Más sabio

Dice la Biblia en Salmos 119: 98

“Me has hecho más sabio que mis enemigos con tus mandamientos, porque siempre están conmigo.”

Para ilustrar este texto les contaré la siguiente historia.

Hace ya varios lustros trabajé para el gobierno del Estado. Era el final de un sexenio y la administración estatal pagó una compensación extra a todos los empleados de la dependencia para la cual laboraba. Había ingresado un año antes de que acabara el gobierno sexenal y pensé que esa retribución no me correspondía.

Un amigo muy apreciado me pidió que revisara si ese pago lo tendría que recibir. Le dije que no porque tenía apenas un año, pero fue tanta su insistencia que accedí y pregunté con el administrador y me dijo que sí que el pago me correspondía, pero que el Contador de la oficina ya lo había cobrado por mi. Me indigné.

El administrado sonrió cuando vio mi cara de sorpresa y para consolarme me dijo: “No es el primer caso.” Entonces me pregunté: ¿Qué hacer? ¿Reclamarle al Contador? Lo negaría. ¿Decirle ladrón? Empezaría un pleito que tal vez no tendría fin. Y entonces ideé el siguiente plan que llevé a cabo.

----------------

ACTIVIDADES —
a – Enumera todas las preguntas que el narrador se hace a sí mismo en el texto «Más sabio».
b – Transcribe el fragmento del texto «Más sabio» que va desde "El administrado sonrió" hasta "llevé a cabo.".
Responde usando solo la información del texto.

MATERIAL PROPORCIONADO —
----------------

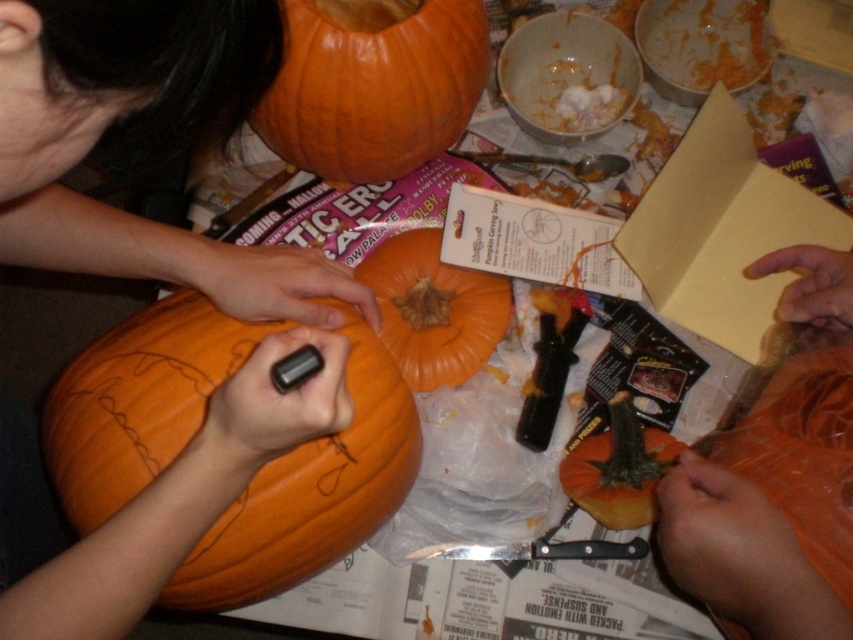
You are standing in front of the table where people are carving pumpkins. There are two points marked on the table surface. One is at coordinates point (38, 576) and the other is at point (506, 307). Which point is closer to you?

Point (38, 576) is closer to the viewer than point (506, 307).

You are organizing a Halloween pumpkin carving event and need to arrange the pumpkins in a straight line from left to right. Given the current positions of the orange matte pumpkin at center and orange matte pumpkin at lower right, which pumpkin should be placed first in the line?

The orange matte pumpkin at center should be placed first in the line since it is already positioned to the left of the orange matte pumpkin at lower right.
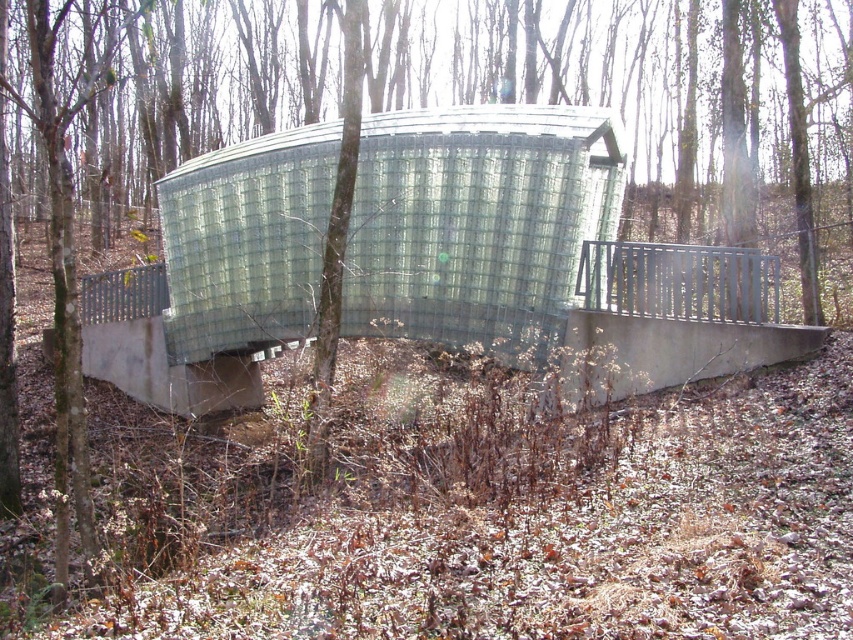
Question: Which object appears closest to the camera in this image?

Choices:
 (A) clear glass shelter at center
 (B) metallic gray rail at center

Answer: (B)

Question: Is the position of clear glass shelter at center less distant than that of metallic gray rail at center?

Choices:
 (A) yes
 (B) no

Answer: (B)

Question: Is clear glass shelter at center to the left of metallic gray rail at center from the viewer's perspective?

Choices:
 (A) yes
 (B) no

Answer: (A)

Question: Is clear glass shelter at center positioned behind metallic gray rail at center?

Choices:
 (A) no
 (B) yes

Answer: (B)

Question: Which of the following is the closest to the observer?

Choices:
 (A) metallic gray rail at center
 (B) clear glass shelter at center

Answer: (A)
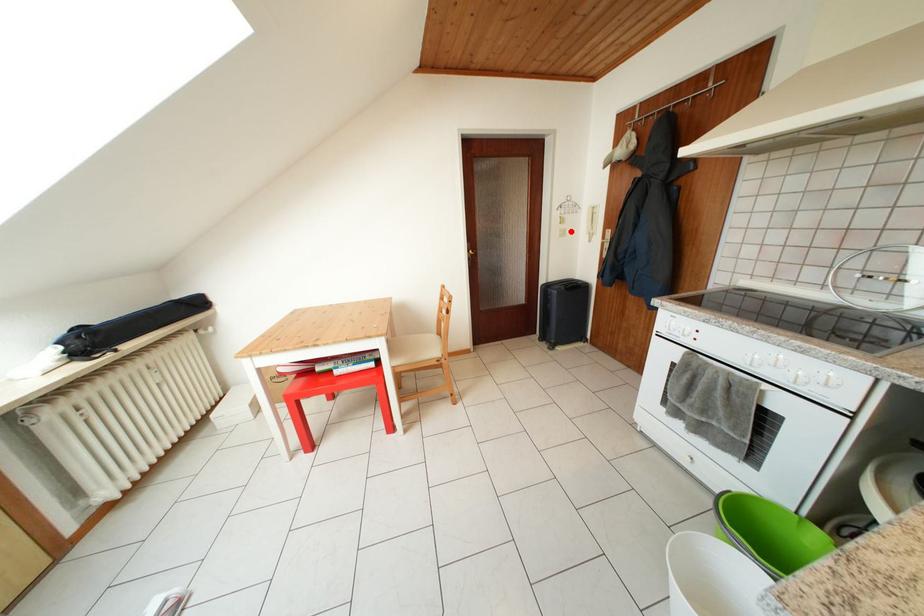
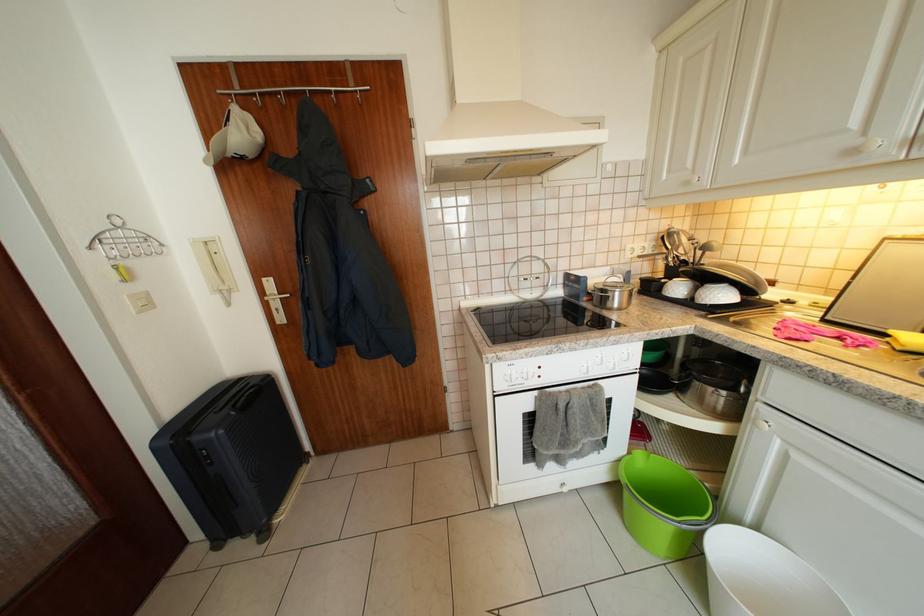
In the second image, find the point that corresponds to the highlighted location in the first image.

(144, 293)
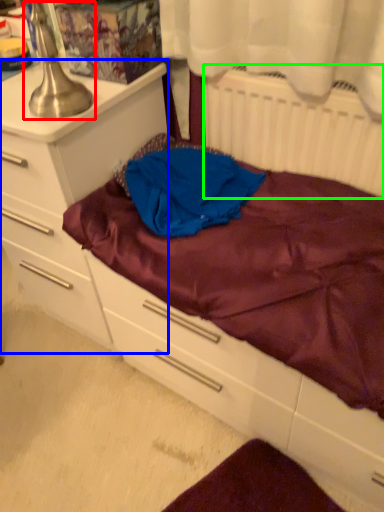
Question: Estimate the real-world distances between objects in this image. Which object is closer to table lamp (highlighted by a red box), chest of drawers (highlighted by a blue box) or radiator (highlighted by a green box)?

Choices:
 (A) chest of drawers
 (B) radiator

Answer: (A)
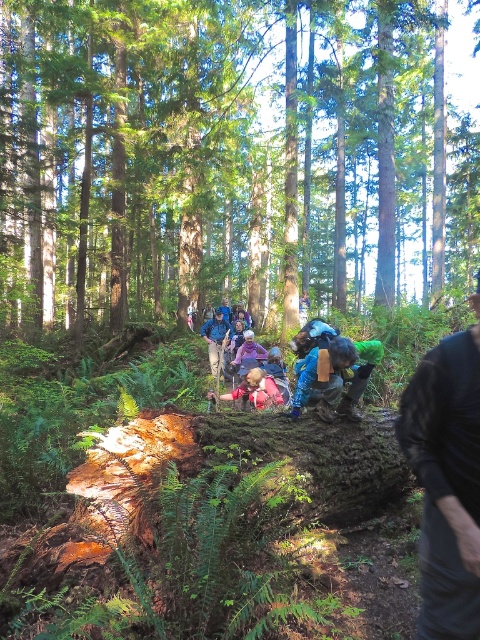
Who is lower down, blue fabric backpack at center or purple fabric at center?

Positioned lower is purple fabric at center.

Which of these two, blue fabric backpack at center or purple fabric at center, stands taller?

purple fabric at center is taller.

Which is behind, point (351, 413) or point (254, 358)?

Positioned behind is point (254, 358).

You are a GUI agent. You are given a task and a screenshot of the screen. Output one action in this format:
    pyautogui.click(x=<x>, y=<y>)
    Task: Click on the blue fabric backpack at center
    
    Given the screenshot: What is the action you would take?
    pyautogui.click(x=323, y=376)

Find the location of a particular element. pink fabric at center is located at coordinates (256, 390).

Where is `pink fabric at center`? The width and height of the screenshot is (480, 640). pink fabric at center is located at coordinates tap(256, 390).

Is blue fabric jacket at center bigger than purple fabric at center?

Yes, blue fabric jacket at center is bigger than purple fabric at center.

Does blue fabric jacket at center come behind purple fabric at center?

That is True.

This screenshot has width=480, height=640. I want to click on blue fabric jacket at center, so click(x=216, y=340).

----------------

SOLUCIONES —
a –
¿Qué hacer?
¿Reclamarle al Contador?
¿Decirle ladrón?

b –
El administrado sonrió cuando vio mi cara de sorpresa y para consolarme me dijo: “No es el primer caso.” Entonces me pregunté: ¿Qué hacer? ¿Reclamarle al Contador? Lo negaría. ¿Decirle ladrón? Empezaría un pleito que tal vez no tendría fin. Y entonces ideé el siguiente plan que llevé a cabo.